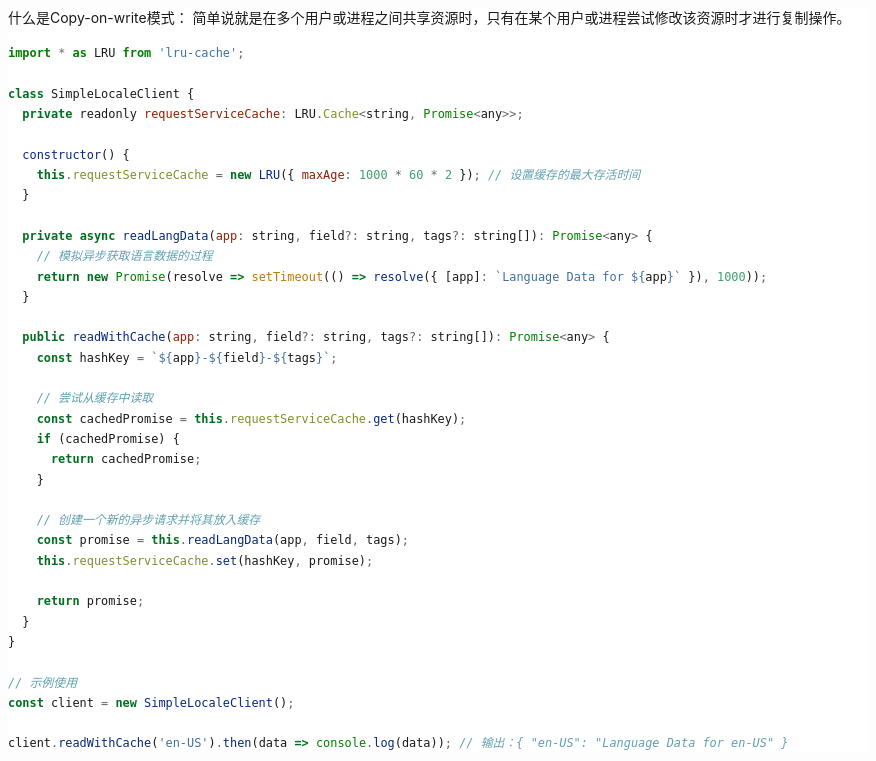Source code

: 什么是Copy-on-write模式： 简单说就是在多个用户或进程之间共享资源时，只有在某个用户或进程尝试修改该资源时才进行复制操作。

```javascript
import * as LRU from 'lru-cache';

class SimpleLocaleClient {
  private readonly requestServiceCache: LRU.Cache<string, Promise<any>>;

  constructor() {
    this.requestServiceCache = new LRU({ maxAge: 1000 * 60 * 2 }); // 设置缓存的最大存活时间
  }

  private async readLangData(app: string, field?: string, tags?: string[]): Promise<any> {
    // 模拟异步获取语言数据的过程
    return new Promise(resolve => setTimeout(() => resolve({ [app]: `Language Data for ${app}` }), 1000));
  }

  public readWithCache(app: string, field?: string, tags?: string[]): Promise<any> {
    const hashKey = `${app}-${field}-${tags}`;

    // 尝试从缓存中读取
    const cachedPromise = this.requestServiceCache.get(hashKey);
    if (cachedPromise) {
      return cachedPromise;
    }

    // 创建一个新的异步请求并将其放入缓存
    const promise = this.readLangData(app, field, tags);
    this.requestServiceCache.set(hashKey, promise);

    return promise;
  }
}

// 示例使用
const client = new SimpleLocaleClient();

client.readWithCache('en-US').then(data => console.log(data)); // 输出：{ "en-US": "Language Data for en-US" }
```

#####

### Exercise details
To answer, report how many lines of the listing contain the word "hashKey", as a number with nothing else.

### Response area
3